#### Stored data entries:
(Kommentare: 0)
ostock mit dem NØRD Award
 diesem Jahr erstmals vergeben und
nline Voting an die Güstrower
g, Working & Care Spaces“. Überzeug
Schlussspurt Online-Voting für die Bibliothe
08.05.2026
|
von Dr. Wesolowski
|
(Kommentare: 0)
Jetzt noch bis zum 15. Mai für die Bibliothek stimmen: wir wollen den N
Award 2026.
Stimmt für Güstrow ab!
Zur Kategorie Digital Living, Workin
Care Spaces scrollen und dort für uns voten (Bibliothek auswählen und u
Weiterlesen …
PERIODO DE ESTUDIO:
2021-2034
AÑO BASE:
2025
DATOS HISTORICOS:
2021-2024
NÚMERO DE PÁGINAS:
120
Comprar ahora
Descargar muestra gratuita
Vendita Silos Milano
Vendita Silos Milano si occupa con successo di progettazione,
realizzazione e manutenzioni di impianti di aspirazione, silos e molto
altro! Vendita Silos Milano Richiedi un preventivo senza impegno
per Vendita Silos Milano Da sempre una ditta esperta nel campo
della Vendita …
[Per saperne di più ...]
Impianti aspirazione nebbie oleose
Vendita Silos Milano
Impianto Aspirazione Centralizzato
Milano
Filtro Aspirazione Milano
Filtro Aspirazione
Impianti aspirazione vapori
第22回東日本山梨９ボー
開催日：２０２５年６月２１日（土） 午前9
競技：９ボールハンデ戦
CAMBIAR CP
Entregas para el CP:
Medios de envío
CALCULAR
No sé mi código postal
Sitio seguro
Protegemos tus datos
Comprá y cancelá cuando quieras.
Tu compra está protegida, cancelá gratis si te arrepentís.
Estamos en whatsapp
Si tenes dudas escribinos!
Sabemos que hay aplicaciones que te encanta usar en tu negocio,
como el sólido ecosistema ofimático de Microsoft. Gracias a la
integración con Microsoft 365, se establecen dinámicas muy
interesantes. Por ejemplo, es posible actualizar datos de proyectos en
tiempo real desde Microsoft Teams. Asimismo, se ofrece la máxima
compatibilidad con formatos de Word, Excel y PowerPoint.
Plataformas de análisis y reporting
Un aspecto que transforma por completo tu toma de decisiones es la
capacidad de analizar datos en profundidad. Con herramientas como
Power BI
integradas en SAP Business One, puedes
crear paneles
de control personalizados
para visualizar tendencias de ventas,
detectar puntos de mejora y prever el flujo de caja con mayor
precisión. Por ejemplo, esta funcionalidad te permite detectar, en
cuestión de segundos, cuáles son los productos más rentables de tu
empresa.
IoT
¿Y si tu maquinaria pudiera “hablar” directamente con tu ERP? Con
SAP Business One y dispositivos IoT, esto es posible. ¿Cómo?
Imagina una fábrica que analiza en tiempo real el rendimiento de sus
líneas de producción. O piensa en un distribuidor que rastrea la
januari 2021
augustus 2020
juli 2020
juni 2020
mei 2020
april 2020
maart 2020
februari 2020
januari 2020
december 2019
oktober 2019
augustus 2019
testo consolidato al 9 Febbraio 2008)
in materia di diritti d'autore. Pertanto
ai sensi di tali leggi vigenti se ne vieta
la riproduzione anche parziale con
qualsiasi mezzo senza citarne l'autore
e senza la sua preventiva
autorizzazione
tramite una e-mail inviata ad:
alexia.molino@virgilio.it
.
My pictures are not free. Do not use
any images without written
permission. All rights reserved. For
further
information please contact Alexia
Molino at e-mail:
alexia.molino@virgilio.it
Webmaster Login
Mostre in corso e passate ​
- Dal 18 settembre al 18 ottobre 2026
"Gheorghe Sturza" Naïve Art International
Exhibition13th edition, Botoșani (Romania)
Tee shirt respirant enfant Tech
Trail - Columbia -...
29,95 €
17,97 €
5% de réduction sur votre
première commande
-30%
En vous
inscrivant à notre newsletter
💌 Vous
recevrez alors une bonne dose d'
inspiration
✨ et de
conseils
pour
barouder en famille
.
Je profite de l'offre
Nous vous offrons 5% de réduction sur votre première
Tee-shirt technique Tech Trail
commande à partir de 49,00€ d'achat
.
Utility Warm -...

#### Work to complete:
Repeat every record above exactly as it appears.

#### Reply:
(Kommentare: 0)
ostock mit dem NØRD Award
 diesem Jahr erstmals vergeben und
nline Voting an die Güstrower
g, Working & Care Spaces“. Überzeug
Schlussspurt Online-Voting für die Bibliothe
08.05.2026
|
von Dr. Wesolowski
|
(Kommentare: 0)
Jetzt noch bis zum 15. Mai für die Bibliothek stimmen: wir wollen den N
Award 2026.
Stimmt für Güstrow ab!
Zur Kategorie Digital Living, Workin
Care Spaces scrollen und dort für uns voten (Bibliothek auswählen und u
Weiterlesen …
PERIODO DE ESTUDIO:
2021-2034
AÑO BASE:
2025
DATOS HISTORICOS:
2021-2024
NÚMERO DE PÁGINAS:
120
Comprar ahora
Descargar muestra gratuita
Vendita Silos Milano
Vendita Silos Milano si occupa con successo di progettazione,
realizzazione e manutenzioni di impianti di aspirazione, silos e molto
altro! Vendita Silos Milano Richiedi un preventivo senza impegno
per Vendita Silos Milano Da sempre una ditta esperta nel campo
della Vendita …
[Per saperne di più ...]
Impianti aspirazione nebbie oleose
Vendita Silos Milano
Impianto Aspirazione Centralizzato
Milano
Filtro Aspirazione Milano
Filtro Aspirazione
Impianti aspirazione vapori
第22回東日本山梨９ボー
開催日：２０２５年６月２１日（土） 午前9
競技：９ボールハンデ戦
CAMBIAR CP
Entregas para el CP:
Medios de envío
CALCULAR
No sé mi código postal
Sitio seguro
Protegemos tus datos
Comprá y cancelá cuando quieras.
Tu compra está protegida, cancelá gratis si te arrepentís.
Estamos en whatsapp
Si tenes dudas escribinos!
Sabemos que hay aplicaciones que te encanta usar en tu negocio,
como el sólido ecosistema ofimático de Microsoft. Gracias a la
integración con Microsoft 365, se establecen dinámicas muy
interesantes. Por ejemplo, es posible actualizar datos de proyectos en
tiempo real desde Microsoft Teams. Asimismo, se ofrece la máxima
compatibilidad con formatos de Word, Excel y PowerPoint.
Plataformas de análisis y reporting
Un aspecto que transforma por completo tu toma de decisiones es la
capacidad de analizar datos en profundidad. Con herramientas como
Power BI
integradas en SAP Business One, puedes
crear paneles
de control personalizados
para visualizar tendencias de ventas,
detectar puntos de mejora y prever el flujo de caja con mayor
precisión. Por ejemplo, esta funcionalidad te permite detectar, en
cuestión de segundos, cuáles son los productos más rentables de tu
empresa.
IoT
¿Y si tu maquinaria pudiera “hablar” directamente con tu ERP? Con
SAP Business One y dispositivos IoT, esto es posible. ¿Cómo?
Imagina una fábrica que analiza en tiempo real el rendimiento de sus
líneas de producción. O piensa en un distribuidor que rastrea la
januari 2021
augustus 2020
juli 2020
juni 2020
mei 2020
april 2020
maart 2020
februari 2020
januari 2020
december 2019
oktober 2019
augustus 2019
testo consolidato al 9 Febbraio 2008)
in materia di diritti d'autore. Pertanto
ai sensi di tali leggi vigenti se ne vieta
la riproduzione anche parziale con
qualsiasi mezzo senza citarne l'autore
e senza la sua preventiva
autorizzazione
tramite una e-mail inviata ad:
alexia.molino@virgilio.it
.
My pictures are not free. Do not use
any images without written
permission. All rights reserved. For
further
information please contact Alexia
Molino at e-mail:
alexia.molino@virgilio.it
Webmaster Login
Mostre in corso e passate ​
- Dal 18 settembre al 18 ottobre 2026
"Gheorghe Sturza" Naïve Art International
Exhibition13th edition, Botoșani (Romania)
Tee shirt respirant enfant Tech
Trail - Columbia -...
29,95 €
17,97 €
5% de réduction sur votre
première commande
-30%
En vous
inscrivant à notre newsletter
💌 Vous
recevrez alors une bonne dose d'
inspiration
✨ et de
conseils
pour
barouder en famille
.
Je profite de l'offre
Nous vous offrons 5% de réduction sur votre première
Tee-shirt technique Tech Trail
commande à partir de 49,00€ d'achat
.
Utility Warm -...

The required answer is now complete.